→ **所给记录**
▼▼▼

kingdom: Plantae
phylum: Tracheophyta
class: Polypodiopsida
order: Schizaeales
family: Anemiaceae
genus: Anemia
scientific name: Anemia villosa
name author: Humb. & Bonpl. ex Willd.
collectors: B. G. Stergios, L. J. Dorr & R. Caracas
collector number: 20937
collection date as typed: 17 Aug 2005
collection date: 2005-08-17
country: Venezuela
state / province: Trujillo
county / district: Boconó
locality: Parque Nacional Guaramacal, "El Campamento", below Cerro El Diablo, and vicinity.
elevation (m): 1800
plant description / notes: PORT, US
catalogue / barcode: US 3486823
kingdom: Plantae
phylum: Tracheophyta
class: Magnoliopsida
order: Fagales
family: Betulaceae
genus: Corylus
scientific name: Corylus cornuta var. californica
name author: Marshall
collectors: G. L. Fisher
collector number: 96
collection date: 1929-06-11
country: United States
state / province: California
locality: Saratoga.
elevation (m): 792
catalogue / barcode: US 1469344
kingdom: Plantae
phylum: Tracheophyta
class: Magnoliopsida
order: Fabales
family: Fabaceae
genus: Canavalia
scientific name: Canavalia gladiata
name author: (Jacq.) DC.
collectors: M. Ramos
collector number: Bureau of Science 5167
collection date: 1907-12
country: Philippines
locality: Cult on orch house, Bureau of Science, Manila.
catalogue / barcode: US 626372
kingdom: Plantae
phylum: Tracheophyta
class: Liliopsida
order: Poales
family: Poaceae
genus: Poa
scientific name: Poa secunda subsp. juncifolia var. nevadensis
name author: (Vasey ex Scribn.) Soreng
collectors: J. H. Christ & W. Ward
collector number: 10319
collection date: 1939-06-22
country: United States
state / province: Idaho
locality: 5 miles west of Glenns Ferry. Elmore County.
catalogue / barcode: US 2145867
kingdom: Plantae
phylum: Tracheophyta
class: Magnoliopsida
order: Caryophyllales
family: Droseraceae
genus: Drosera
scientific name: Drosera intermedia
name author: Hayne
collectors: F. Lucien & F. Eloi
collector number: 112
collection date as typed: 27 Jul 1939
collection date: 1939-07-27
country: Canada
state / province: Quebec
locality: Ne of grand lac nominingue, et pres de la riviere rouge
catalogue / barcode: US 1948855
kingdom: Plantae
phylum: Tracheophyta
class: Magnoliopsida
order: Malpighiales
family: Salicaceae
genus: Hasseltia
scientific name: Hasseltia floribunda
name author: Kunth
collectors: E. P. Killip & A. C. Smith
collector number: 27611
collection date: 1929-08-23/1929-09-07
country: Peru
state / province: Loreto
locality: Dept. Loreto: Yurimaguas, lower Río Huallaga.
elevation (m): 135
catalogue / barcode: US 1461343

▲▲▲

从记录的第一行开始，逐字抄写到包含"country: Venezuela"的那一行为止，该行也要写出。

kingdom: Plantae
phylum: Tracheophyta
class: Polypodiopsida
order: Schizaeales
family: Anemiaceae
genus: Anemia
scientific name: Anemia villosa
name author: Humb. & Bonpl. ex Willd.
collectors: B. G. Stergios, L. J. Dorr & R. Caracas
collector number: 20937
collection date as typed: 17 Aug 2005
collection date: 2005-08-17
country: Venezuela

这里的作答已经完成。